* **Data**
++++++++++

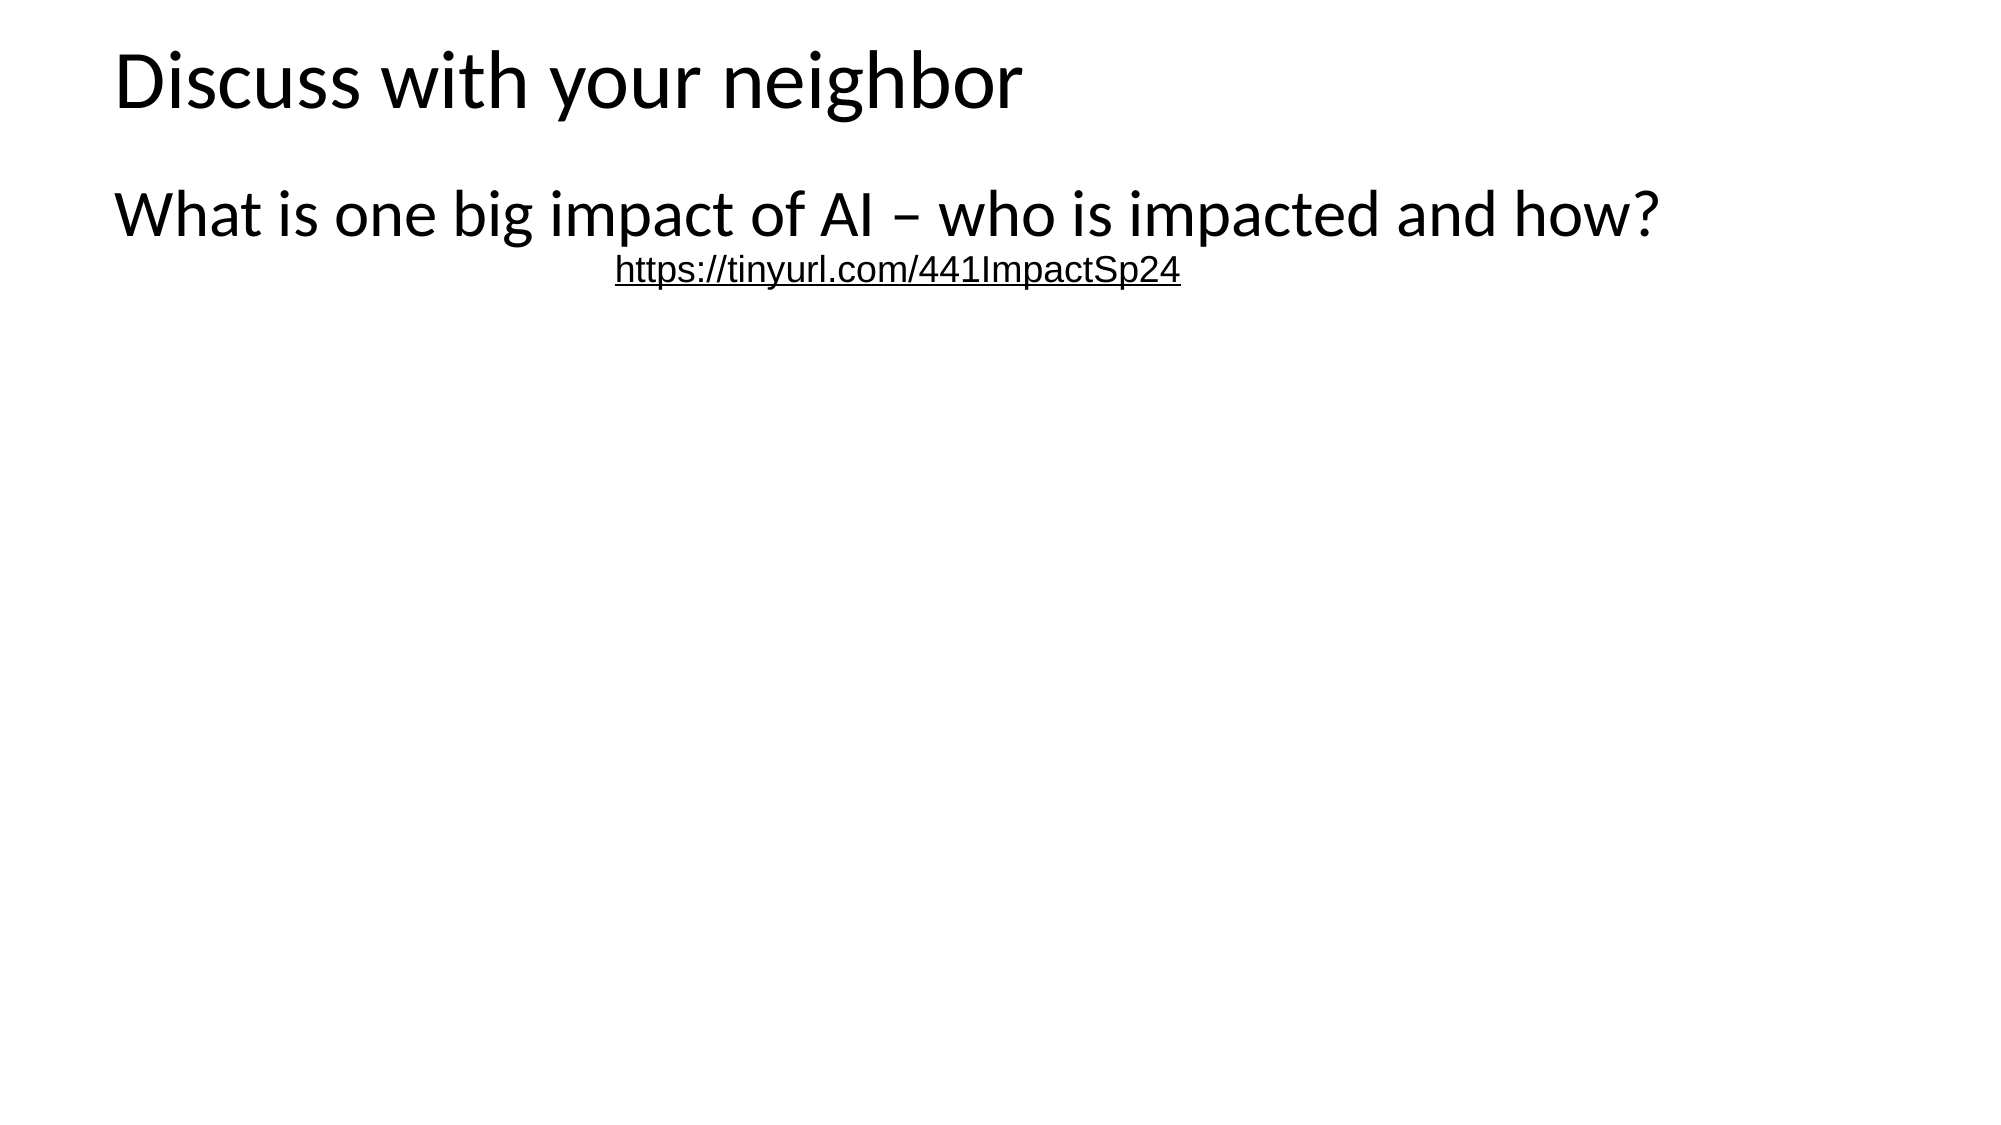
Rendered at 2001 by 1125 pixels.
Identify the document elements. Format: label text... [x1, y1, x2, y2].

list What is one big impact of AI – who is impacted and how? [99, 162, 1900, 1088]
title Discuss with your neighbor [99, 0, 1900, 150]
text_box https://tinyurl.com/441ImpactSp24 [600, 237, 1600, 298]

++++++++++

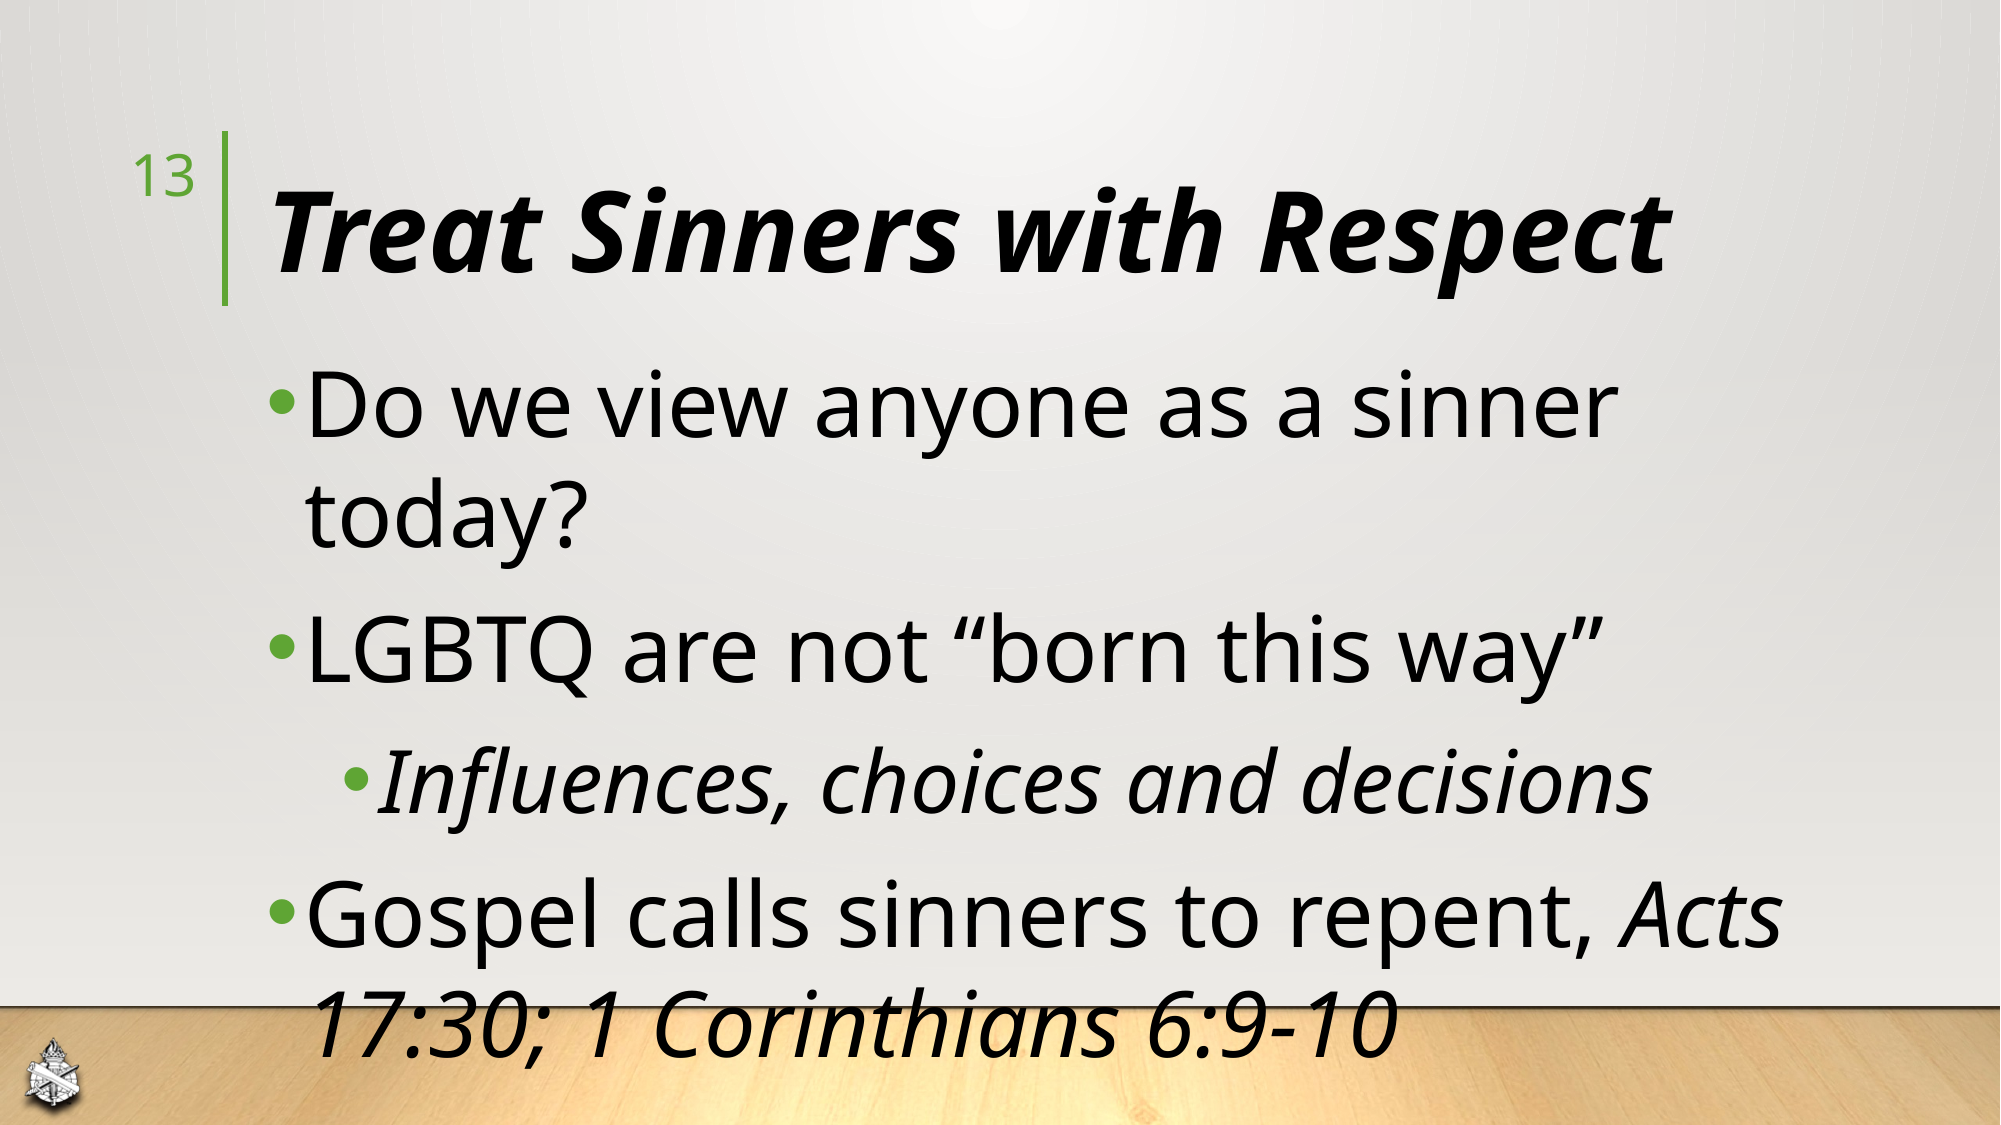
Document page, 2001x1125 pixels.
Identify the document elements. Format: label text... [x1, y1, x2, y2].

++++++++++

* **Task to carry out**
Scan the entries above and return each line that holds "pixels".

* **Finished exercise**
Rendered at 2001 by 1125 pixels.
Document page, 2001x1125 pixels.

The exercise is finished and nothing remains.